Reproduce the lines that follow without any alteration.

START SOURCE DATA

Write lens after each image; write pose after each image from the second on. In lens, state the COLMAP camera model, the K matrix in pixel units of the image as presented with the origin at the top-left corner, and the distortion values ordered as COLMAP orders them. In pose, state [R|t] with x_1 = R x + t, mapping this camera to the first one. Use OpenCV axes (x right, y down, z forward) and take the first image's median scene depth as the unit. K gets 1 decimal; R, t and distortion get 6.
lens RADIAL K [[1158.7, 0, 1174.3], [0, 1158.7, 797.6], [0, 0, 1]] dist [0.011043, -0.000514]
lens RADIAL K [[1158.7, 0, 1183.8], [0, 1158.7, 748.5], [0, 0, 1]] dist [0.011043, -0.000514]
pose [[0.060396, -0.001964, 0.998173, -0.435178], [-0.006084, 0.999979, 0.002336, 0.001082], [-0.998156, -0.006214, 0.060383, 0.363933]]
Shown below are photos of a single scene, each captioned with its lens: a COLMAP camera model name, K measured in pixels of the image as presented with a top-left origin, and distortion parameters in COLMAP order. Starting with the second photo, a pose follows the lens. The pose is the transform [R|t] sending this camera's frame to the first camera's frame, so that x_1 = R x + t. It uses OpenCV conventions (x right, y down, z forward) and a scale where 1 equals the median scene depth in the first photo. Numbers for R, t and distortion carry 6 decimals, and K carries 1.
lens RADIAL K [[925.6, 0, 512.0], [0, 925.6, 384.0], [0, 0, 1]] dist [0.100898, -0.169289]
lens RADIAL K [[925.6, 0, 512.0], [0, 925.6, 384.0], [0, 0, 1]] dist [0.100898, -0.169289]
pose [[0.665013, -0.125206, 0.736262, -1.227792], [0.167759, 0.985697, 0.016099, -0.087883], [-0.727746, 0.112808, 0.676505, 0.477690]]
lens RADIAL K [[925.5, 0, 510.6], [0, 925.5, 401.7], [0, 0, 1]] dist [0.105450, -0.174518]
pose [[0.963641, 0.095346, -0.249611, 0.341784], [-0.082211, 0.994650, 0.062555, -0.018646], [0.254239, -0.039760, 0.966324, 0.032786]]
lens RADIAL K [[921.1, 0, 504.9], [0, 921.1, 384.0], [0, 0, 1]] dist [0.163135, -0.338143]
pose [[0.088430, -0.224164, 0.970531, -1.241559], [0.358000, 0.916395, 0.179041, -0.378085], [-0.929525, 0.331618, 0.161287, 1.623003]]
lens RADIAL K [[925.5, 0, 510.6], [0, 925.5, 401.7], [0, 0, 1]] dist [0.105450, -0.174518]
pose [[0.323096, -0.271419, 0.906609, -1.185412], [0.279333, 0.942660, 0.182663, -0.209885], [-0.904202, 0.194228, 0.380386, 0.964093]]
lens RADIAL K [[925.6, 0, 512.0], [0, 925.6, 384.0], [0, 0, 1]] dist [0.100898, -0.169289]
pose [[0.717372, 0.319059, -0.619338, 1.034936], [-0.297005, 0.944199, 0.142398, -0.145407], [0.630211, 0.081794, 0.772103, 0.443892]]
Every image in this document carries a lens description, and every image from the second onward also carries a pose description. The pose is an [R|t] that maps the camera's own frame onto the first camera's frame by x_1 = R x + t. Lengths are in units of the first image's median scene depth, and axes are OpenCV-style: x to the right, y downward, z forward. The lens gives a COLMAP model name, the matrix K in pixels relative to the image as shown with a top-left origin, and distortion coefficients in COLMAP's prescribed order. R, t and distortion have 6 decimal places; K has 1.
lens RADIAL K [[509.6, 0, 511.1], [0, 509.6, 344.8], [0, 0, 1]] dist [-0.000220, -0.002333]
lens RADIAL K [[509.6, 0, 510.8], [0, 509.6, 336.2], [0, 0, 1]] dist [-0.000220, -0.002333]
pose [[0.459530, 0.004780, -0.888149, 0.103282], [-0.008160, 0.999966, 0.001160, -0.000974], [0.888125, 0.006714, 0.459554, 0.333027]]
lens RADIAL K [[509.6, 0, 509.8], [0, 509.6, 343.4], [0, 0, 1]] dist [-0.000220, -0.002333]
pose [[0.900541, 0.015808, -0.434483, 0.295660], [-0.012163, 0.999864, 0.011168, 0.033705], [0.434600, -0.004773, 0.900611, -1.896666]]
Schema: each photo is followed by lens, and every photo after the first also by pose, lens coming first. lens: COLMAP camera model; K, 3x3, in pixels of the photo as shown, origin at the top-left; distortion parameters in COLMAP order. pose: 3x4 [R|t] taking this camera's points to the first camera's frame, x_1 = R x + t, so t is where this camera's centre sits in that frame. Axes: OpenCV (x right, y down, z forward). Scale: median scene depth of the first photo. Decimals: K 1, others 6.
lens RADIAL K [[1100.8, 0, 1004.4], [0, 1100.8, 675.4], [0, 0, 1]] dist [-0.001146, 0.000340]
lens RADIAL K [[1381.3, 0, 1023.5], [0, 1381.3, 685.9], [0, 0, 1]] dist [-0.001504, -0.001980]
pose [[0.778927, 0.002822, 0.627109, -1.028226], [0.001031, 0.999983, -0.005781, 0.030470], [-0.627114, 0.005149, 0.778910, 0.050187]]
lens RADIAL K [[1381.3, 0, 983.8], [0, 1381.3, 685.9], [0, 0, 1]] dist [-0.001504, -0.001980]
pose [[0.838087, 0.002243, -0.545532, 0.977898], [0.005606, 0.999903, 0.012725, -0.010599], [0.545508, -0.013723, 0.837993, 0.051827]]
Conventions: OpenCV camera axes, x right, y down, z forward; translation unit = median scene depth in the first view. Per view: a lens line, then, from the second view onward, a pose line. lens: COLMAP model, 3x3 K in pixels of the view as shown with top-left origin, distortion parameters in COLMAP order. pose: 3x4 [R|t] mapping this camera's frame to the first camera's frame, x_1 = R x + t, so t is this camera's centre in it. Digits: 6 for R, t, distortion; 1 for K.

END SOURCE DATA

OUTPUT BELOW:
Write lens after each image; write pose after each image from the second on. In lens, state the COLMAP camera model, the K matrix in pixel units of the image as presented with the origin at the top-left corner, and the distortion values ordered as COLMAP orders them. In pose, state [R|t] with x_1 = R x + t, mapping this camera to the first one. Use OpenCV axes (x right, y down, z forward) and take the first image's median scene depth as the unit. K gets 1 decimal; R, t and distortion get 6.
lens RADIAL K [[1158.7, 0, 1174.3], [0, 1158.7, 797.6], [0, 0, 1]] dist [0.011043, -0.000514]
lens RADIAL K [[1158.7, 0, 1183.8], [0, 1158.7, 748.5], [0, 0, 1]] dist [0.011043, -0.000514]
pose [[0.060396, -0.001964, 0.998173, -0.435178], [-0.006084, 0.999979, 0.002336, 0.001082], [-0.998156, -0.006214, 0.060383, 0.363933]]
Shown below are photos of a single scene, each captioned with its lens: a COLMAP camera model name, K measured in pixels of the image as presented with a top-left origin, and distortion parameters in COLMAP order. Starting with the second photo, a pose follows the lens. The pose is the transform [R|t] sending this camera's frame to the first camera's frame, so that x_1 = R x + t. It uses OpenCV conventions (x right, y down, z forward) and a scale where 1 equals the median scene depth in the first photo. Numbers for R, t and distortion carry 6 decimals, and K carries 1.
lens RADIAL K [[925.6, 0, 512.0], [0, 925.6, 384.0], [0, 0, 1]] dist [0.100898, -0.169289]
lens RADIAL K [[925.6, 0, 512.0], [0, 925.6, 384.0], [0, 0, 1]] dist [0.100898, -0.169289]
pose [[0.665013, -0.125206, 0.736262, -1.227792], [0.167759, 0.985697, 0.016099, -0.087883], [-0.727746, 0.112808, 0.676505, 0.477690]]
lens RADIAL K [[925.5, 0, 510.6], [0, 925.5, 401.7], [0, 0, 1]] dist [0.105450, -0.174518]
pose [[0.963641, 0.095346, -0.249611, 0.341784], [-0.082211, 0.994650, 0.062555, -0.018646], [0.254239, -0.039760, 0.966324, 0.032786]]
lens RADIAL K [[921.1, 0, 504.9], [0, 921.1, 384.0], [0, 0, 1]] dist [0.163135, -0.338143]
pose [[0.088430, -0.224164, 0.970531, -1.241559], [0.358000, 0.916395, 0.179041, -0.378085], [-0.929525, 0.331618, 0.161287, 1.623003]]
lens RADIAL K [[925.5, 0, 510.6], [0, 925.5, 401.7], [0, 0, 1]] dist [0.105450, -0.174518]
pose [[0.323096, -0.271419, 0.906609, -1.185412], [0.279333, 0.942660, 0.182663, -0.209885], [-0.904202, 0.194228, 0.380386, 0.964093]]
lens RADIAL K [[925.6, 0, 512.0], [0, 925.6, 384.0], [0, 0, 1]] dist [0.100898, -0.169289]
pose [[0.717372, 0.319059, -0.619338, 1.034936], [-0.297005, 0.944199, 0.142398, -0.145407], [0.630211, 0.081794, 0.772103, 0.443892]]
Every image in this document carries a lens description, and every image from the second onward also carries a pose description. The pose is an [R|t] that maps the camera's own frame onto the first camera's frame by x_1 = R x + t. Lengths are in units of the first image's median scene depth, and axes are OpenCV-style: x to the right, y downward, z forward. The lens gives a COLMAP model name, the matrix K in pixels relative to the image as shown with a top-left origin, and distortion coefficients in COLMAP's prescribed order. R, t and distortion have 6 decimal places; K has 1.
lens RADIAL K [[509.6, 0, 511.1], [0, 509.6, 344.8], [0, 0, 1]] dist [-0.000220, -0.002333]
lens RADIAL K [[509.6, 0, 510.8], [0, 509.6, 336.2], [0, 0, 1]] dist [-0.000220, -0.002333]
pose [[0.459530, 0.004780, -0.888149, 0.103282], [-0.008160, 0.999966, 0.001160, -0.000974], [0.888125, 0.006714, 0.459554, 0.333027]]
lens RADIAL K [[509.6, 0, 509.8], [0, 509.6, 343.4], [0, 0, 1]] dist [-0.000220, -0.002333]
pose [[0.900541, 0.015808, -0.434483, 0.295660], [-0.012163, 0.999864, 0.011168, 0.033705], [0.434600, -0.004773, 0.900611, -1.896666]]
Schema: each photo is followed by lens, and every photo after the first also by pose, lens coming first. lens: COLMAP camera model; K, 3x3, in pixels of the photo as shown, origin at the top-left; distortion parameters in COLMAP order. pose: 3x4 [R|t] taking this camera's points to the first camera's frame, x_1 = R x + t, so t is where this camera's centre sits in that frame. Axes: OpenCV (x right, y down, z forward). Scale: median scene depth of the first photo. Decimals: K 1, others 6.
lens RADIAL K [[1100.8, 0, 1004.4], [0, 1100.8, 675.4], [0, 0, 1]] dist [-0.001146, 0.000340]
lens RADIAL K [[1381.3, 0, 1023.5], [0, 1381.3, 685.9], [0, 0, 1]] dist [-0.001504, -0.001980]
pose [[0.778927, 0.002822, 0.627109, -1.028226], [0.001031, 0.999983, -0.005781, 0.030470], [-0.627114, 0.005149, 0.778910, 0.050187]]
lens RADIAL K [[1381.3, 0, 983.8], [0, 1381.3, 685.9], [0, 0, 1]] dist [-0.001504, -0.001980]
pose [[0.838087, 0.002243, -0.545532, 0.977898], [0.005606, 0.999903, 0.012725, -0.010599], [0.545508, -0.013723, 0.837993, 0.051827]]
Conventions: OpenCV camera axes, x right, y down, z forward; translation unit = median scene depth in the first view. Per view: a lens line, then, from the second view onward, a pose line. lens: COLMAP model, 3x3 K in pixels of the view as shown with top-left origin, distortion parameters in COLMAP order. pose: 3x4 [R|t] mapping this camera's frame to the first camera's frame, x_1 = R x + t, so t is this camera's centre in it. Digits: 6 for R, t, distortion; 1 for K.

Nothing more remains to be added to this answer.